Chicken and Dumplings Low Carb image

It's so easy to become bored with broiled/baked meats and veggies when you're following a low-carb lifestyle. I decided to try to make low-carb chicken and dumplings. These are definitely not the traditional chicken and dumplings that we all know and love, but it's a very good dish in it's own right. It's a hearty meal when...

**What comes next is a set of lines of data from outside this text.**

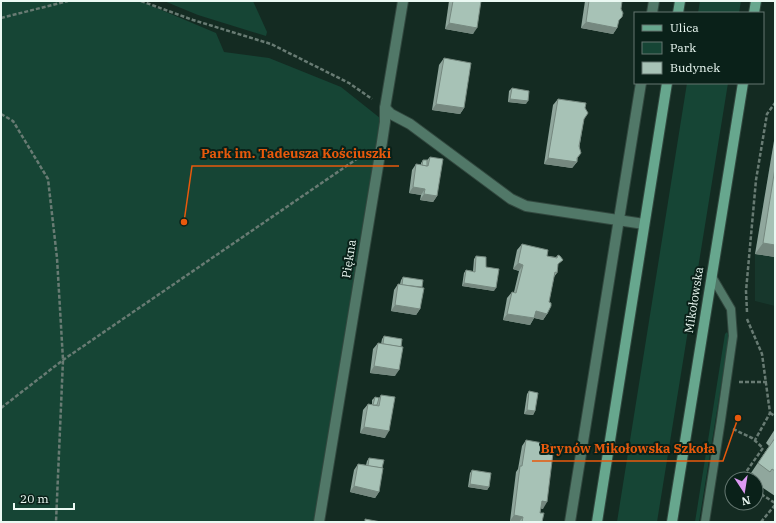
<svg xmlns="http://www.w3.org/2000/svg" width="776" height="523" font-family="'IBM Plex Serif',serif">
<style>
.built{fill:#17372c}
.green{fill:#164535}
.lines{fill:none;stroke-linecap:round;stroke-linejoin:round}
.lane-casing{stroke:#32483f;stroke-width:10}
.street-casing{stroke:#32483f;stroke-width:12}
.secondary-casing{stroke:#32483f;stroke-width:12}
.path{stroke:#687b73;stroke-width:2.5;stroke-dasharray:4 2;stroke-linecap:butt}
.lane{stroke:#517868;stroke-width:8}
.street{stroke:#517868;stroke-width:10}
.secondary{stroke:#67a78e;stroke-width:10}
.wall{fill:#90a79d}
.shaded-wall{fill:#75887f}
.building{fill:#a7c2b6;stroke:#75887f}
.labels{text-anchor:middle;stroke-width:4;stroke-linejoin:round;paint-order:stroke}
.street-label{font-size:12px;fill:#ebf9f3;stroke:#0a2119}
.leader{fill:none;stroke:#e8590c;stroke-width:1.5}
.callout-dot{fill:#e8590c;stroke:#0a2119;stroke-width:1.5}
.callout-label{font-size:13px;text-anchor:middle;font-weight:bold;fill:#e8590c;stroke:#0a2119;stroke-width:4;stroke-linejoin:round;paint-order:stroke}
</style>
<rect width="100%" height="100%" fill="#142b22"/>
<polygon class="built" points="775,134 775,306 755,301 755,254"/>
<g class="green">
<polygon points="1,1 140,1 216,33 224,52 269,58 341,87 385,122 315,522 1,522"/>
<polygon points="164,1 253,1 267,32 266,36 198,15"/>
<polygon points="700,1 741,1 739,13 698,13"/>
<polygon points="687,83 728,83 657,522 617,522"/>
<polygon points="727,332 729,336 699,522 695,522 725,334"/>
</g>
<g class="lines">
<g class="lane-casing">
<polyline id="lane" points="705,522 721,420 733,336 731,309 711,275"/>
</g>
<g class="street-casing">
<g id="street">
<polyline points="652,13 654,1"/>
<polyline points="385,108 391,114 410,124 511,199 526,206 644,224"/>
<polyline points="319,522 382,142 385,122 385,108 403,1"/>
<polyline points="570,522 641,83"/>
</g>
</g>
<g class="secondary-casing">
<g id="secondary">
<polyline points="678,13 680,1"/>
<polyline points="754,13 756,1"/>
<polyline points="597,522 667,83"/>
<polyline points="672,522 743,83"/>
</g>
</g>
<g class="path">
<polyline points="141,1 193,20 271,44 349,83 372,99"/>
<polyline points="1,18 68,1"/>
<polyline points="1,114 13,121 48,179 57,258 63,360 56,522"/>
<polyline points="747,312 746,291 756,180 767,114 775,103"/>
<polyline points="747,319 762,354 770,413 755,440"/>
<polyline points="739,382 767,382"/>
<polyline points="1,408 63,360 364,154"/>
<polyline points="770,413 775,416"/>
<polyline points="733,429 752,438 763,448 741,479"/>
<polyline points="756,491 775,503"/>
<polyline points="761,522 775,505"/>
</g>
<use href="#lane" class="lane"/>
<use href="#street" class="street"/>
<use href="#secondary" class="secondary"/>
</g>
<g class="wall">
<polygon points="449,1 481,1 473,34 445,29"/>
<polygon points="585,1 622,1 617,28 613,34 581,28"/>
<polygon points="444,58 464,108 460,114 432,110 439,65"/>
<polygon points="512,88 526,104 508,102 509,91"/>
<polygon points="558,99 584,119 577,162 572,168 544,164 553,105"/>
<polygon points="775,135 775,257 755,254"/>
<polygon points="430,157 437,196 433,202 420,200 421,195 409,193 412,170 416,164 421,165 421,163 423,160 427,160"/>
<polygon points="522,244 547,256 556,257 558,255 558,267 557,273 554,277 549,302 547,314 543,320 534,318 530,325 503,320 507,298 512,292 514,292 519,271 513,269 517,250"/>
<polygon points="476,256 486,267 494,291 462,286 464,273 466,270 473,271 474,259"/>
<polygon points="403,277 422,287 420,309 416,315 391,311 394,290 398,284 400,284 401,280"/>
<polygon points="384,336 395,376 370,373 373,349 378,343 381,344 382,339"/>
<polygon points="529,391 535,411 533,415 524,414 527,394"/>
<polygon points="381,395 385,438 360,433 363,410 368,404 372,404 372,400 375,397 379,398"/>
<polygon points="775,429 775,496 760,486 758,490 756,488 756,479 747,479 769,446 766,443"/>
<polygon points="526,440 543,509 541,508 540,513 542,522 514,522 510,521 516,472 518,469 522,446"/>
<polygon points="369,458 382,468 379,492 375,498 350,492 354,470 358,464 366,465 367,461"/>
<polygon points="472,470 489,487 487,490 468,487 470,473"/>
</g>
<g class="shaded-wall">
<polygon points="586,22 617,28 613,34 581,28"/>
<polygon points="449,23 477,28 473,34 445,29"/>
<polygon points="510,99 528,101 526,104 508,102"/>
<polygon points="436,104 464,108 460,114 432,110"/>
<polygon points="581,153 575,162 577,162 572,168 544,164 548,158"/>
<polygon points="413,187 425,189 421,195 409,193"/>
<polygon points="424,194 437,196 433,202 420,200"/>
<polygon points="763,243 775,245 775,257 755,254"/>
<polygon points="518,263 523,265 519,271 513,269"/>
<polygon points="464,283 496,288 494,291 462,286"/>
<polygon points="395,305 420,309 416,315 391,311"/>
<polygon points="536,311 547,314 543,320 531,317"/>
<polygon points="507,314 534,318 530,325 503,320"/>
<polygon points="374,366 399,370 395,376 370,373"/>
<polygon points="527,410 535,411 533,415 524,414"/>
<polygon points="364,427 389,431 385,438 360,433"/>
<polygon points="470,484 489,487 487,490 468,487"/>
<polygon points="354,486 379,492 375,498 350,492"/>
<polygon points="542,501 547,502 543,509 537,508"/>
<polygon points="514,515 523,517 519,522 510,521"/>
</g>
<g class="building">
<polygon points="453,1 481,1 477,28 449,23"/>
<polygon points="589,1 622,1 621,9 623,13 622,17 619,20 617,28 586,22"/>
<polygon points="444,58 471,63 464,108 436,104"/>
<polygon points="512,88 529,91 528,101 510,99"/>
<polygon points="558,99 586,103 585,108 588,113 584,119 579,146 581,153 577,158 577,162 548,158"/>
<polygon points="430,157 443,159 437,196 424,194 425,189 413,187 416,164 428,166"/>
<polygon points="423,160 427,160 427,166 422,165"/>
<polygon points="775,168 775,245 763,243"/>
<polygon points="522,244 548,250 547,256 557,258 558,255 560,256 563,260 558,264 557,273 555,272 549,302 551,303 551,306 547,314 536,311 534,318 507,314 512,292 516,293 523,265 518,263"/>
<polygon points="476,256 486,257 486,267 499,269 496,288 464,283 466,270 475,272"/>
<polygon points="403,277 423,280 422,287 402,285"/>
<polygon points="398,284 424,288 420,309 395,305"/>
<polygon points="384,336 402,339 401,347 383,344"/>
<polygon points="378,343 403,347 399,370 374,366"/>
<polygon points="529,391 538,393 535,411 527,410"/>
<polygon points="381,395 395,397 389,431 364,427 368,404 379,406"/>
<polygon points="375,397 379,398 377,405 373,405"/>
<polygon points="775,438 775,471 772,469 770,472 758,463"/>
<polygon points="526,440 554,445 547,502 542,501 540,513 544,513 542,522 522,522 523,517 514,515 520,466 522,466"/>
<polygon points="369,458 384,460 382,468 368,466"/>
<polygon points="358,464 383,468 379,492 354,486"/>
<polygon points="472,470 491,473 489,487 470,484"/>
<polygon points="365,519 381,522 365,522"/>
</g>
<g class="labels">
<g class="street-label">
<text transform="translate(349 259) rotate(-81)" y="4">Piękna</text>
<text transform="translate(694 300) rotate(-81)" y="4">Mikołowska</text>
</g>
</g>
<path class="leader" d="M184 222L192 166H399M738 418L723 461H532"/>
<g class="callout-dot">
<circle cx="184" cy="222" r="4"/>
<circle cx="738" cy="418" r="4"/>
</g>
<g class="callout-label">
<text x="296" y="158">Park im. Tadeusza Kościuszki</text>
<text x="628" y="453">Brynów Mikołowska Szkoła</text>
</g>
<rect width="776" height="523" fill="none" stroke="#ebf9f3" stroke-width="4"/>
<rect x="634" y="12" width="130" height="72" fill="#0a2119" stroke="#647770"/>
<rect x="642" y="25" width="20" height="6" fill="#67a78e" stroke="#647770"/>
<text x="670" y="32" font-size="12" fill="#ebf9f3">Ulica</text>
<rect x="642" y="42" width="20" height="12" fill="#164535" stroke="#647770"/>
<text x="670" y="52" font-size="12" fill="#ebf9f3">Park</text>
<rect x="642" y="62" width="20" height="12" fill="#a7c2b6" stroke="#647770"/>
<text x="670" y="72" font-size="12" fill="#ebf9f3">Budynek</text>
<g transform="translate(744 491) rotate(168)"><circle r="19" fill="#0a2119" stroke="#647770"/>
<path d="M0-3L7 15L0 10L-7 15Z" fill="#dd99f3"/>
<text y="-6" font-size="11" font-weight="bold" text-anchor="middle" fill="#ebf9f3">N</text>
</g>
<path d="M14 503v6h60v-6" fill="none" stroke="#ebf9f3" stroke-width="2"/>
<text x="20" y="503" font-size="12" fill="#ebf9f3" stroke="#0a2119" stroke-width="3" paint-order="stroke">20 m</text>
</svg>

Provided by Elaine Bovender

Categories     Chicken

Time 45m

Number Of Ingredients 8

1 lb cooked chicken
1/4 stick melted butter
1 c carbquik low-carb baking mix or other brand
1/3 c water
2 c chicken stock homemade or canned
1 can(s) cream of chicken soup (you may use fat-free to lighten this up even more)
1/4 tsp hot sauce or to taste (optional
salt and pepper to taste

Steps:

  • 1. Preheat oven to 400 degrees.
  • 2. Spread melted butter into a 9 X 13 casserole dish. Remove any skin and bone from cooked chicken and shred. Spread evenly in casserole dish with the butter. Sprinkle with salt, pepper and any other seasonings that you like.
  • 3. In a small mixing bowl, add baking mix and water. Mix together with your hands or a fork until you can form a soft dough. Using your hands, roll dough into a ball and pinch off teaspoon-sized pieces and space evenly over the chicken, leaving a couple of inches between your pieces.
  • 4. Whisk together chicken stock, cream of chicken soup, hot sauce and pepper. You may omit hot sauce and pepper, if you like.
  • 5. Pour stock mixture over the chicken and dumplings. Using a spoon, press the dumplings down into the soup, making sure that all dumplings are coated. Place in preheated oven and bake for 35 minutes or until golden brown.